Gesù, dopo aver raccontato la parabola, dice che “i figli di questo mondo verso i loro pari sono più scaltri dei figli della luce”; egli vuole dire che spesso la gente che non ha fede e non ha scrupoli morali sa meglio trovare i mezzi più adatti e più efficaci per raggiungere i propri scopi (magari non buoni e di puro interesse terreno) di quanto non sappiano fare i credenti per raggiungere il vero importante scopo, quello di salvarsi l’anima per l’eternità. Anche per salvarsi l’anima occorre una certa “furbizia”, quella di non attaccare il cuore alle cose di quaggiù in modo disordinato e non secondo Dio.

L’invito finale di Gesù è: “Procuratevi amici con la disonesta ricchezza, perché quand’essa verrà a mancare, vi accolgano nelle dimore eterne; è l’invito ad usare della ricchezza acquistata disonestamente per fare del bene, per compiere opere di carità verso i bisognosi, in modo che nel giorno del giudizio finale essi ci aprano le porte del paradiso e parlino bene di noi a Dio.

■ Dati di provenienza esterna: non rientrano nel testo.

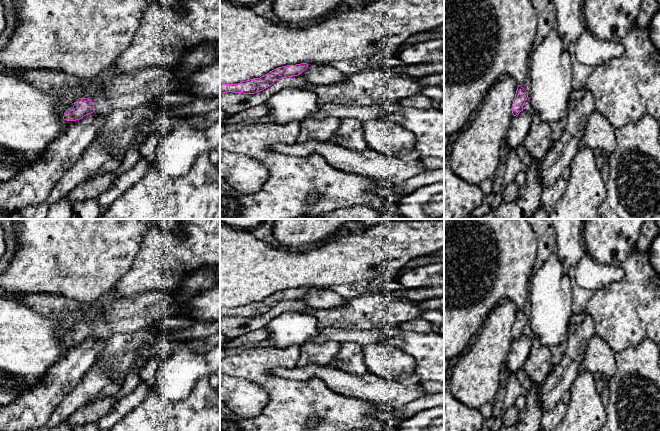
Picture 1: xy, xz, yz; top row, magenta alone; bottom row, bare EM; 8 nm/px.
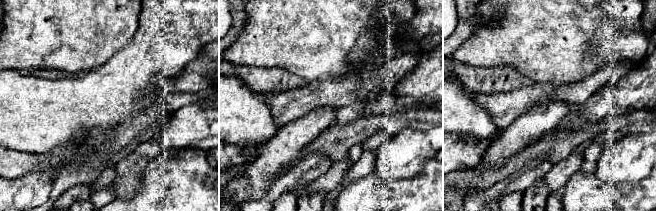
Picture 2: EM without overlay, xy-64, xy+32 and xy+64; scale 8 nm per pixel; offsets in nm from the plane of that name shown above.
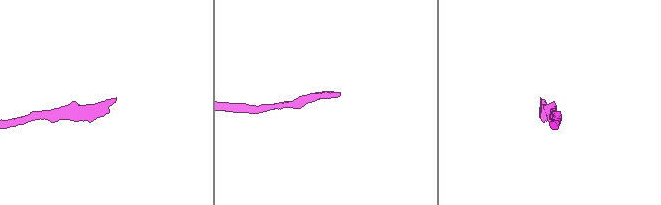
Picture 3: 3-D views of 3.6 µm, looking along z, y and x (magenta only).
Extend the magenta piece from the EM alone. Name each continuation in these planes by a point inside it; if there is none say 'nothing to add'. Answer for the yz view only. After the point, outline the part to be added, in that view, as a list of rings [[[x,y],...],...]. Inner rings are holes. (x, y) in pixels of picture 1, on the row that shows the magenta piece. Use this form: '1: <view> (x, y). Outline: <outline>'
nothing to add

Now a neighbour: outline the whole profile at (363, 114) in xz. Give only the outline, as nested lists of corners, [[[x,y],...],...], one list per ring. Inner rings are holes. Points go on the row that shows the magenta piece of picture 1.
[[[322,104],[319,111],[310,115],[310,118],[322,120],[327,117],[338,119],[353,118],[364,123],[401,109],[400,104],[379,104],[372,106],[349,106],[343,104]]]

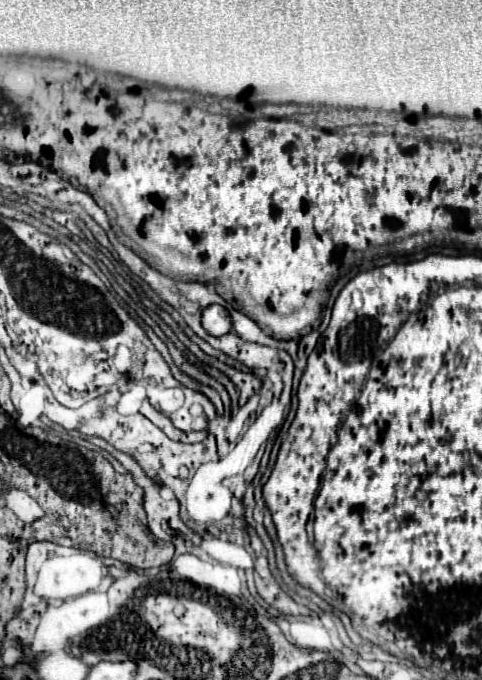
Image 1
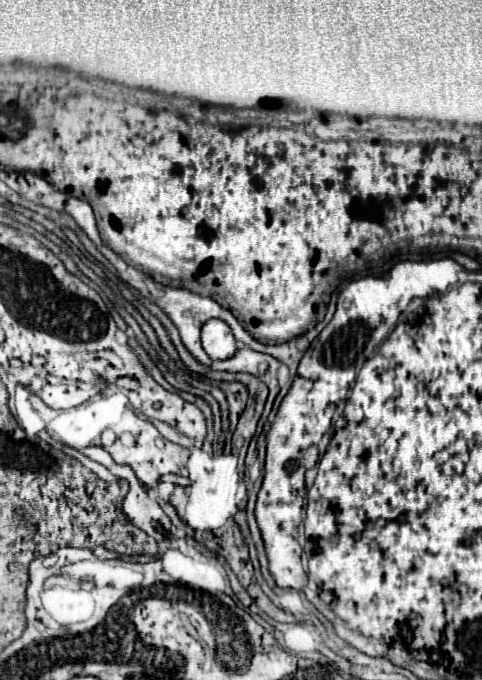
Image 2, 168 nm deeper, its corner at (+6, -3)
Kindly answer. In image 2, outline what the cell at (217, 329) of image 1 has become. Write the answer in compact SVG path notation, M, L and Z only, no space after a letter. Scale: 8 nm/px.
M212 318L202 326L202 346L214 360L230 358L236 352L236 340L232 336L232 330L220 318Z

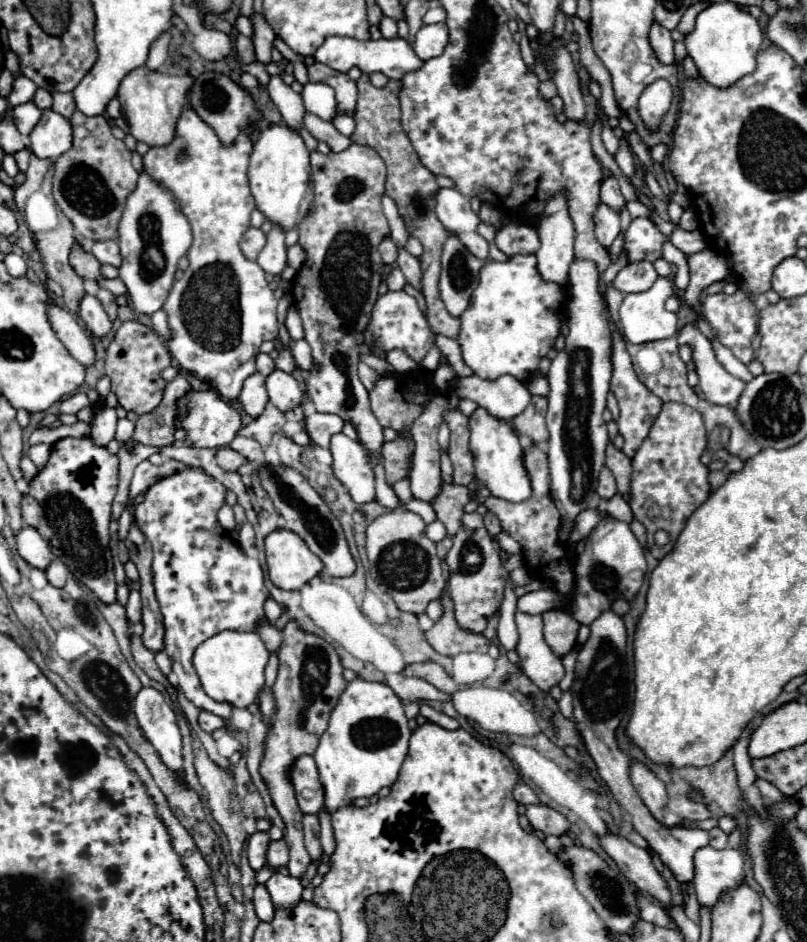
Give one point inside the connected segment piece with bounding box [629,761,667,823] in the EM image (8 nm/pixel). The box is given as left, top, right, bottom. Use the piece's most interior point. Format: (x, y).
(652, 790)

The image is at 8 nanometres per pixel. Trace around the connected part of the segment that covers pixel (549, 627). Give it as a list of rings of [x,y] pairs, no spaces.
[[[547,611],[543,615],[543,623],[545,641],[559,657],[563,657],[575,647],[579,623],[567,611]]]

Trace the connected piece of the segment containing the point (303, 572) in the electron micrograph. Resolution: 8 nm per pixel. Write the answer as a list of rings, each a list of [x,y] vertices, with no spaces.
[[[277,529],[265,539],[269,579],[279,589],[301,589],[323,571],[321,559],[289,529]]]

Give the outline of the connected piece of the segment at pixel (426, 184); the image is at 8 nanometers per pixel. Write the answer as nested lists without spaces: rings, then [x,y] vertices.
[[[361,75],[357,81],[359,87],[359,99],[355,109],[355,131],[349,137],[353,143],[367,145],[375,149],[385,165],[387,165],[387,195],[395,201],[405,225],[407,233],[411,237],[417,237],[423,245],[423,255],[419,257],[423,267],[423,297],[427,301],[427,321],[431,325],[433,333],[441,333],[447,337],[457,339],[461,323],[457,317],[451,317],[439,297],[439,271],[441,271],[441,249],[445,239],[449,237],[447,229],[441,225],[441,221],[435,215],[435,193],[439,191],[439,185],[435,181],[435,175],[419,161],[411,141],[407,139],[405,131],[401,129],[401,107],[399,107],[399,81],[389,81],[385,87],[377,89],[369,83],[369,75]]]

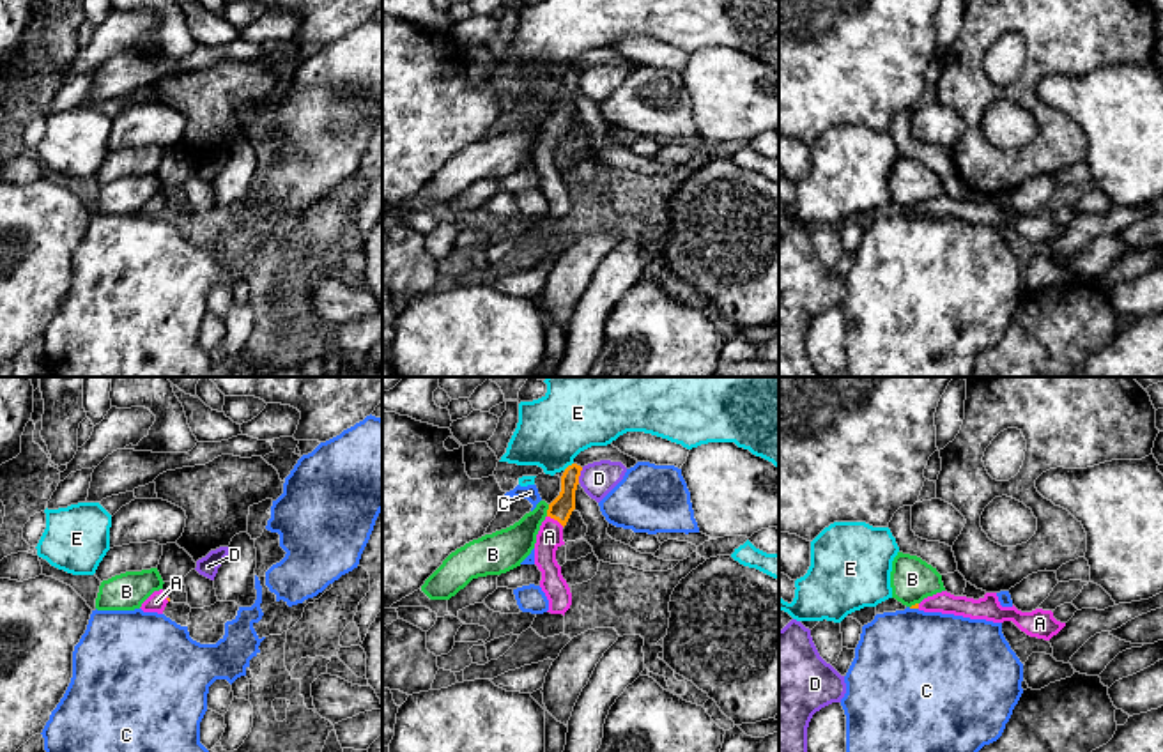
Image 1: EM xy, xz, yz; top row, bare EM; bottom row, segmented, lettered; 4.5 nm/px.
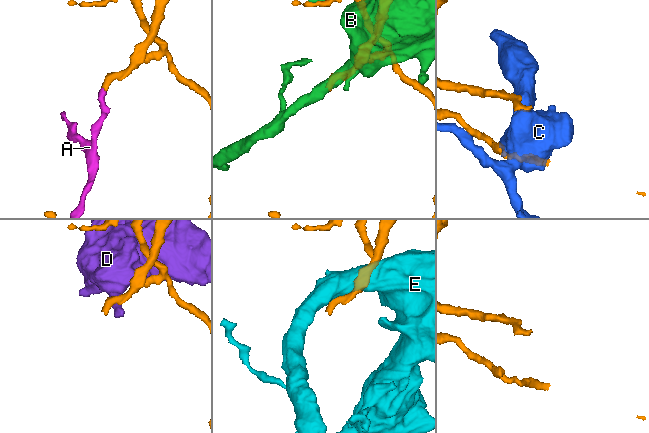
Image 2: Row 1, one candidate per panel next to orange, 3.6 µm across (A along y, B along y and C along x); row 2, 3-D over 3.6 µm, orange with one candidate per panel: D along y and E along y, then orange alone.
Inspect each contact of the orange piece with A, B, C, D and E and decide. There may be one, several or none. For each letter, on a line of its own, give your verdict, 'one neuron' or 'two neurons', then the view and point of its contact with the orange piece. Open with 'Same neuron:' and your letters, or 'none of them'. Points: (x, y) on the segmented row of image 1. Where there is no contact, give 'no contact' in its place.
Same neuron: none of them
A: two neurons | xz (556, 519)
B: two neurons | xz (547, 510)
C: two neurons | yz (914, 607)
D: two neurons | xz (579, 475)
E: two neurons | xz (569, 466)

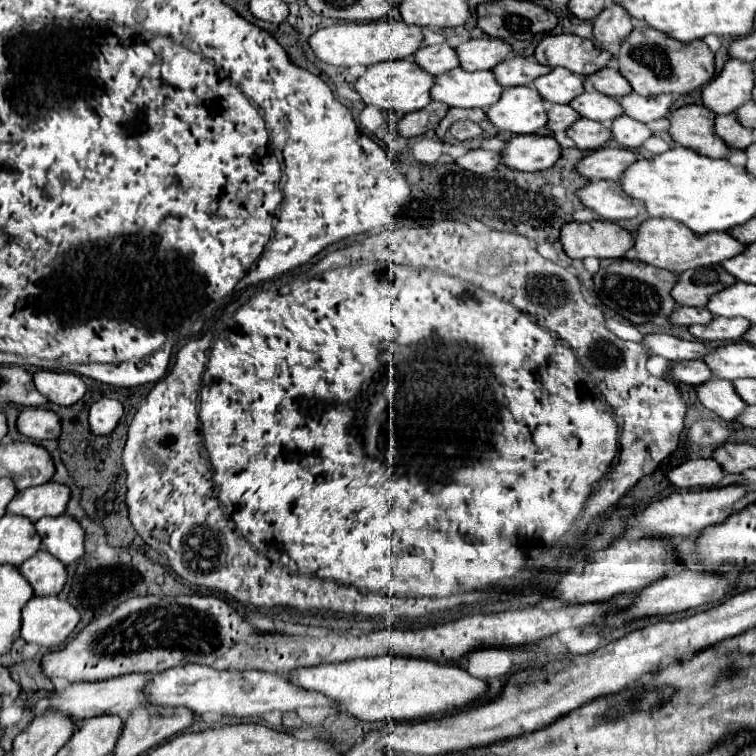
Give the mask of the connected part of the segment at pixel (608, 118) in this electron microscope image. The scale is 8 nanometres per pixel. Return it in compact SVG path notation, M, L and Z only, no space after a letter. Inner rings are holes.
M583 92L581 96L573 98L569 102L569 106L579 116L589 118L589 120L597 120L597 122L603 122L603 124L609 124L617 116L623 114L617 100L613 100L609 96L601 96L601 92Z

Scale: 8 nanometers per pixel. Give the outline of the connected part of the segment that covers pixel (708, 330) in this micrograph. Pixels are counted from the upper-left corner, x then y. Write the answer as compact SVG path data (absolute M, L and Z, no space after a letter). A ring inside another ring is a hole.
M713 318L709 324L689 326L689 332L703 342L733 342L741 340L751 324L741 318Z

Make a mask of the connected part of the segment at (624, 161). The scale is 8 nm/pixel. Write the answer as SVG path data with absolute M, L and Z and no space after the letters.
M601 148L595 152L589 152L585 158L581 158L575 164L577 174L581 174L587 180L613 180L617 182L621 178L621 172L629 164L637 160L637 154L627 148Z

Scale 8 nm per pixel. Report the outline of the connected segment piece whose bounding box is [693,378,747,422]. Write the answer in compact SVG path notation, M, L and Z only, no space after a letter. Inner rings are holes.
M707 380L699 386L693 386L693 392L705 408L719 414L727 422L733 422L747 406L737 392L733 392L733 384L729 380Z

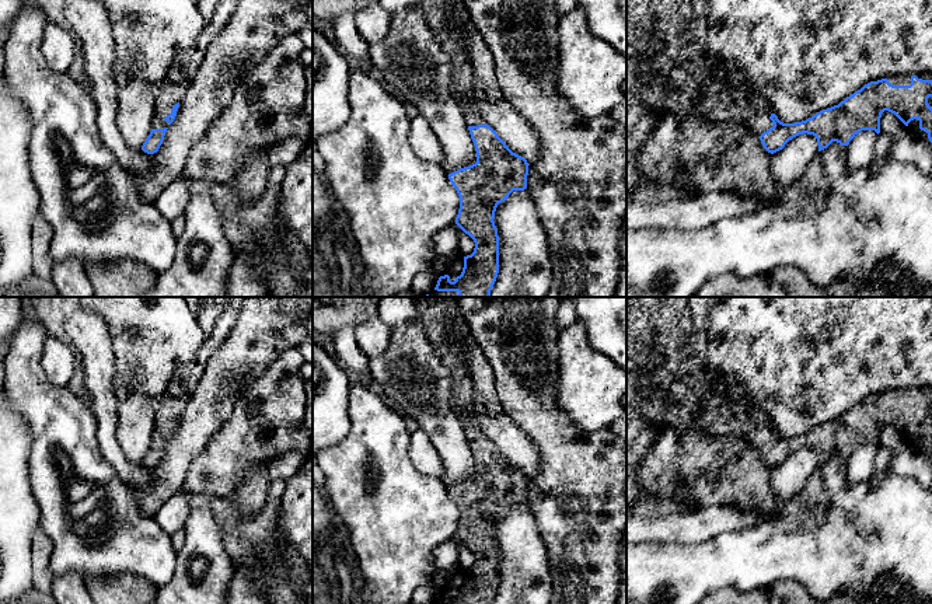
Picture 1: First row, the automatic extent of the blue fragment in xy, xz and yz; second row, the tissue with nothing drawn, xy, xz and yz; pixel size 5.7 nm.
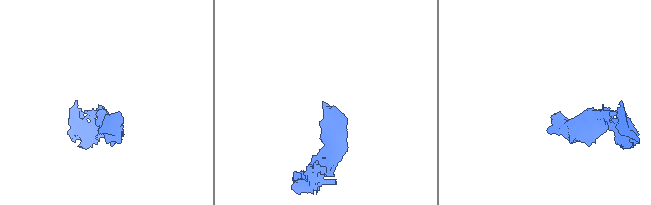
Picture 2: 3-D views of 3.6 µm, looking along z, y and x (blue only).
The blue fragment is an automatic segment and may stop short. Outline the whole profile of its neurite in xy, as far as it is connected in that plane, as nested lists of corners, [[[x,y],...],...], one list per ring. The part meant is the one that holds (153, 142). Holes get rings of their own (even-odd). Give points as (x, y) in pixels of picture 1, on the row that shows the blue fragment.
[[[220,0],[195,45],[191,49],[182,50],[172,63],[156,101],[153,129],[142,146],[144,153],[154,154],[158,151],[168,126],[177,116],[181,99],[199,71],[207,46],[224,28],[237,3],[238,0]]]

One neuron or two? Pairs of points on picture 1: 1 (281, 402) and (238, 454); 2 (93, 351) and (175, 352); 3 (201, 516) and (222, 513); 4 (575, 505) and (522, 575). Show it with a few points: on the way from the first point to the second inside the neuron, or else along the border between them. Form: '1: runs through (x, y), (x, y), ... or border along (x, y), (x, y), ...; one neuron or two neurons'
1: runs through (268, 415), (244, 442); one neuron
2: border along (103, 320), (114, 353), (114, 384); two neurons
3: border along (191, 508), (205, 503), (212, 510), (226, 545); two neurons
4: border along (531, 513), (545, 545), (550, 573), (552, 576); two neurons

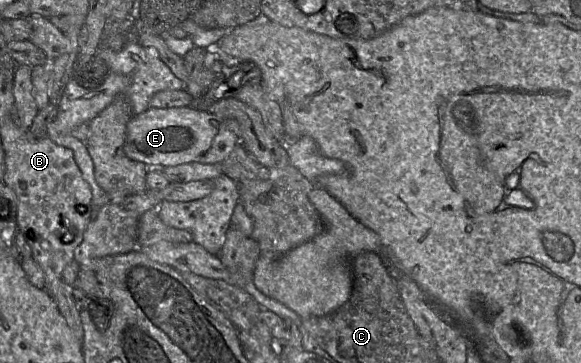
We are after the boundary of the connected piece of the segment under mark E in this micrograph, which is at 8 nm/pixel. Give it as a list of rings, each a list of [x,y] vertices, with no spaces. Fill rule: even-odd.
[[[193,105],[152,108],[133,115],[127,124],[124,152],[132,160],[147,166],[177,166],[199,162],[222,164],[240,143],[240,127],[236,120],[219,117]]]

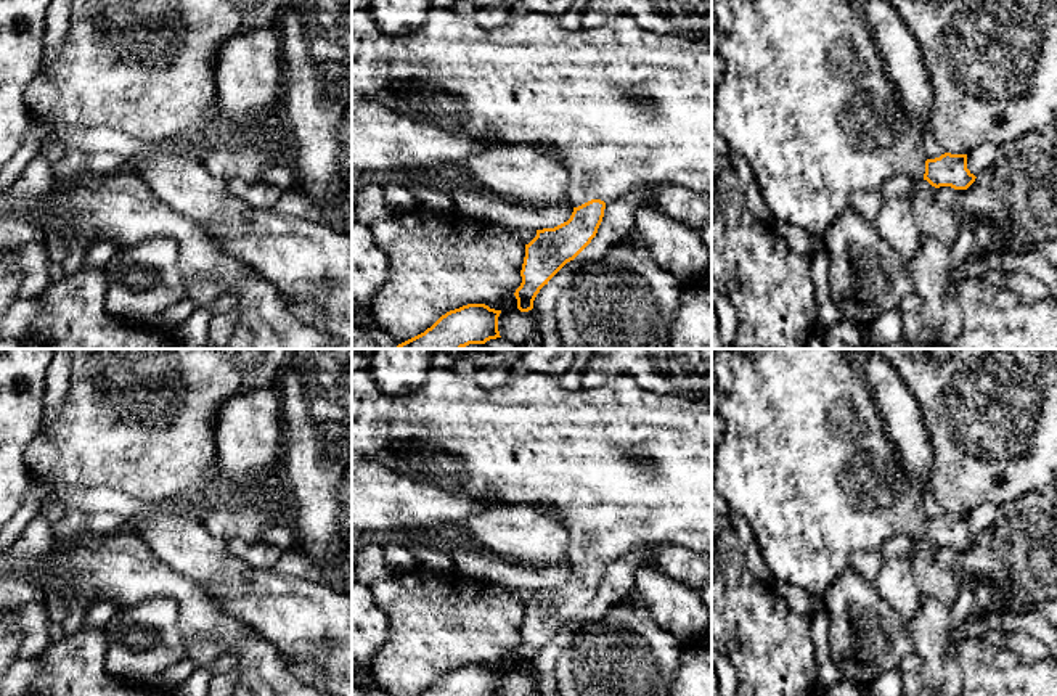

Si potrebbe porsi un’ulteriore domanda: “disonesta ricchezza” è anche e diventa anche quella che, pur acquistata onestamente, si rivela per noi superflua, a fronte di persone che si trovassero in necessità e non avessero il necessario per vivere dignitosamente? La Bibbia sembrerebbe proprio dire di sì. La Bibbia dice che si deve saper far parte dei propri beni con chi è nel bisogno. La carità lo esige, altrimenti non si è a posto davanti a Dio; il superfluo è, per noi, ricchezza “disonesta”, cioè non gradita a Dio.